Page 120 - Demo
P. 120

statistical model. This application score card has been integrated with Business Rule Engine (BRE) where every application will have a score generated from BRE which shall be reviewed as part of credit appraisal. This score will be in addition to present BRE rules. Credit approvers at backend shall review the BRE results (as per the existing practice) along with application score card while processing the applications. The Bank intends to monitor the performance of these scorecards for further fine- tuning of parameters on a semi-annual basis.
8.1.7.3. housing and Micro and small enterprises
(Mse) portfolios
Credit risk monitoring for MSE and Secured Housing loans is broadly done at two levels – account level and portfolio level. While regular portfolio reviews are undertaken to assess the health of the portfolio, the Bank has also assessed inter-linkages of risks especially legal risk induced credit risk. Collateral related processes and procedures were reviewed to ascertain various gaps in the process. The Bank seeks to address these gaps during the financial year which will help in reduction of errors and associated risks. The Bank has designed monitoring mechanisms at process level encompassing credit deviations, collateral management, documentation etc. Regular reports are placed to the CRMC for direction.

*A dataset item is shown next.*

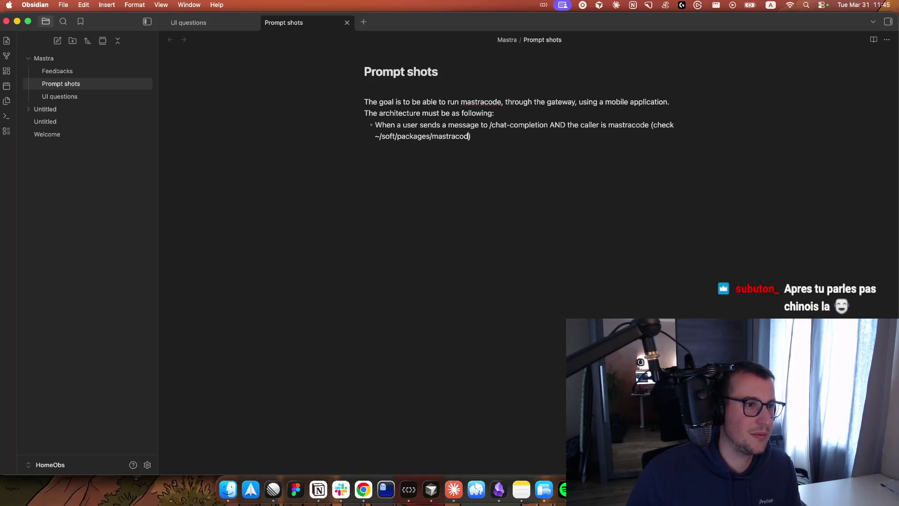
key(BackSpace)
key(BackSpace)
key(BackSpace)
text(acode)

During the quarter, the Bank had revised its Early Warning System (EWS) at an account level for enhanced monitoring. The revised EWS frameworks will enable the Bank to monitor a borrower’s internal/external repayment record and signs of overleveraging efficiently.

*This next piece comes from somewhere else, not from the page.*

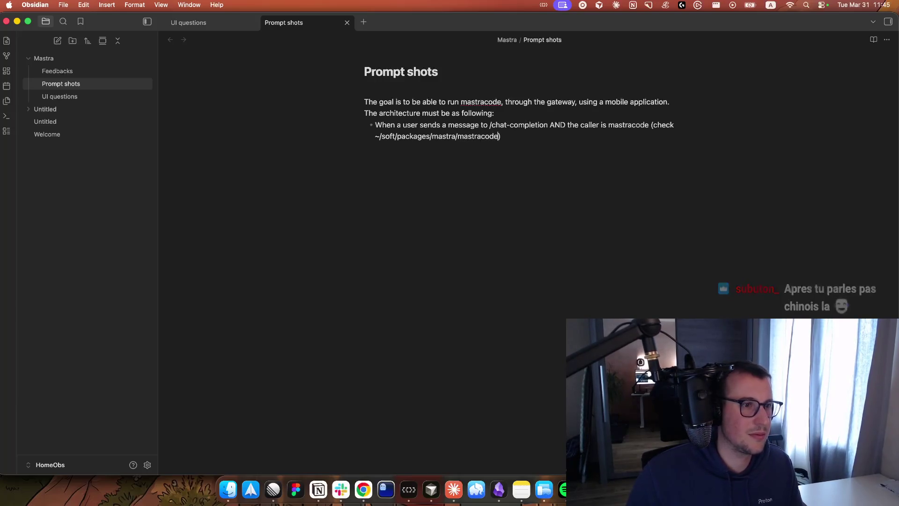
drag(375, 135, 502, 135)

8.1.7.4 other Portfolio- fig, vehicle Loans and Personal Loans
The Bank monitors the portfolio performance of other business verticals on a monthly basis. Business, Credit, Risk, Audit and Compliance functions monitor these verticals on key indicators such as logins, turnaround time, ticket size, sanctioned versus disbursement, product performance, PAR and NPA trends etc. Risk undertakes an independent assessment of the same and submits its findings to the CRMC for further action. Audit and Compliance undertakes post-mortem analysis to ensure adherence to various internal and regulatory guidelines and they in turn submit their findings along with recommendations at appropriate forums within the Bank. Based on the findings, the Bank undertakes the necessary changes to its product programs and credit policies.
Developments of rating scorecards for these segments are under different stages of implementation. the Bank intends to launch scorecards for all these categories in the ensuing financial year.

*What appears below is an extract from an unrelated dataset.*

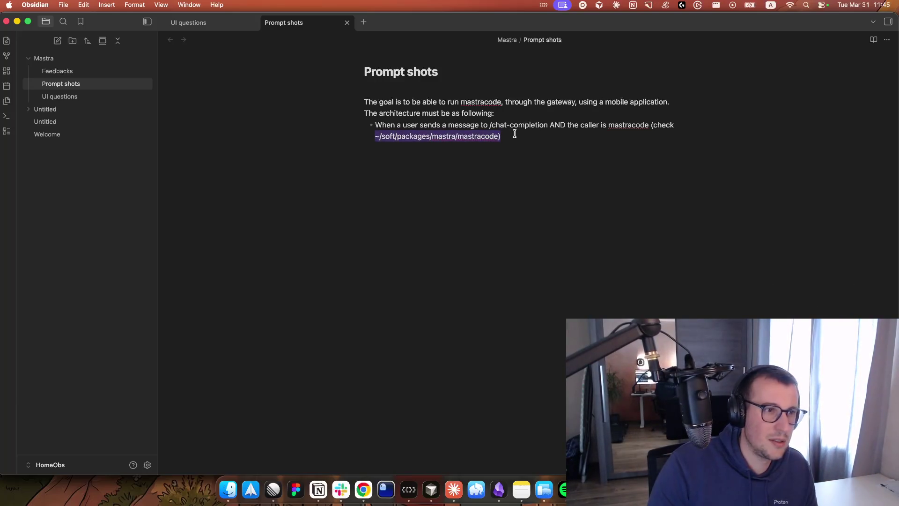
key(super+c)
key(BackSpace)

Early Warning Systems for monitoring FIG loans has been approved by CRMC. The same will be used to extensively in the ensuing financial year. For personal and Vehicle loans, the Bank has subscribed to various bureau reports to provide real time data on changes in credit scores, change in residential and communication details and leverage etc. as part of monitoring activities.
8.1.8. audit
The Bank is subject to have an independent Internal Audit department (IAD) under Governance norms mandated by the Reserve Bank of India (RBI). An Internal Audit department has been setup in the Bank since the inception of Bank. The Bank’s top Management and Board have taken additional steps to further strengthen the IAD in the Bank and act as Third Line of Defence. The internal audit function and its functionaries are responsible and:
• Accountable and report only to the Board through the Audit Committee of Board (ACB);
• Independent of auditable activities i.e., have no responsibilities related to the first line of defence, the second line of defence and the vigilance function;
• Audit all activities undertaken by the first line of defence, the second line of defence and the vigilance function;
• Having sufficient staff strength, skills, resources and authority within the bank to enable auditors to carry out their assignments effectively and objectively.
The IAD has its own Audit Policy and Manual approved by the Board. The Internal Audit process of the Bank complements the risk management and monitoring tool as the third line of defence. The IAD has following Audit verticals where in the Risk Based Internal Audit (RBIA) approach was implemented in FY 2019-20 with extensive support from top management and second line of defence, briefly explained below:
a. branch audit: The audit is performed at the operational Branches, including Banking Correspondents. IAD now has internally developed Risk Control Matrices and assesses the residual risks at the Branches. The Department follows a quantitative and qualitative risk assessment for each and every Branch audit. This helps the operating and senior management to take appropriate mitigation on the identified risks.
b. credit audit: The audit of lending activity covers all the assets, products, process and credit risk department, which enumerates the risks in aggregation. This approach assesses the root cause and focused mitigation plan. Apart from these, Loan Review Mechanism of all accounts beyond a threshold limit as approved by the ACB is also part of Credit Audit. the risk identification, measurement and mitigation from sourcing to monitoring and collection of asset accounts results in continuous improvisation.
c. central function: Largely focus on all HO functions/ departments, second line of defence, vigilance function and all liability operations. The RBIA approach is in accordance with ICAI and IIA.US standards. This encompasses the Governance, Risk Management and Control (GRC) approach in each and every audit and internal review.